ECLI:NL:HR:2025:35
Hoge Raad
- Cassatie
- Rechtspraak.nl
Niet-ontvankelijkheid van het beroep in cassatie wegens niet-betaling griffierecht
In deze zaak heeft de Hoge Raad op 10 januari 2025 uitspraak gedaan over het beroep in cassatie van de belanghebbenden [X1] en [X2] tegen de uitspraak van de Centrale Raad van Beroep van 24 november 2023, nr. 20/4476 AOW-PV. De Hoge Raad heeft vastgesteld dat de griffier van de Hoge Raad de belanghebbenden op 21 augustus 2024 heeft gewezen op de verschuldigdheid van griffierecht en hen een termijn van vier weken heeft gegeven om dit te betalen. De gegevens van Track&Trace van PostNL tonen aan dat deze brief is afgehaald op de afhaallocatie, maar het griffierecht is niet voldaan.
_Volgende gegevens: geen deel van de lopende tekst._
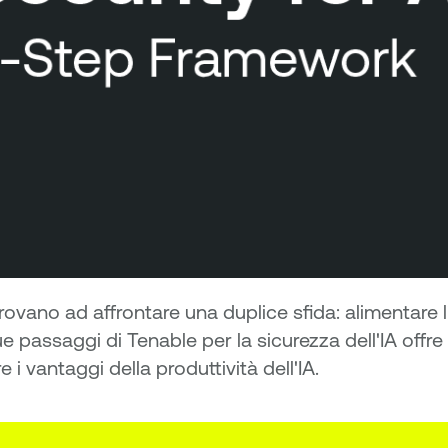
trovano ad affrontare una duplice sfida: alimentare l
 passaggi di Tenable per la sicurezza dell'IA offre 
 i vantaggi della produttività dell'IA.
Vervolgens heeft de griffier op 18 september 2024 een tweede brief gestuurd waarin belanghebbenden de gelegenheid kregen om te verklaren waarom het griffierecht niet was betaald. Ook deze brief is afgehaald, maar belanghebbenden hebben geen gebruik gemaakt van deze gelegenheid. Gezien deze omstandigheden heeft de Hoge Raad geoordeeld dat het beroep in cassatie op grond van artikel 8:41, lid 6, van de Algemene wet bestuursrecht (Awb) niet-ontvankelijk moet worden verklaard.
De Hoge Raad heeft geen aanleiding gezien om een veroordeling in de proceskosten uit te spreken. De beslissing van de Hoge Raad is openbaar uitgesproken en de zaak is afgesloten met de verklaring van niet-ontvankelijkheid van het beroep in cassatie.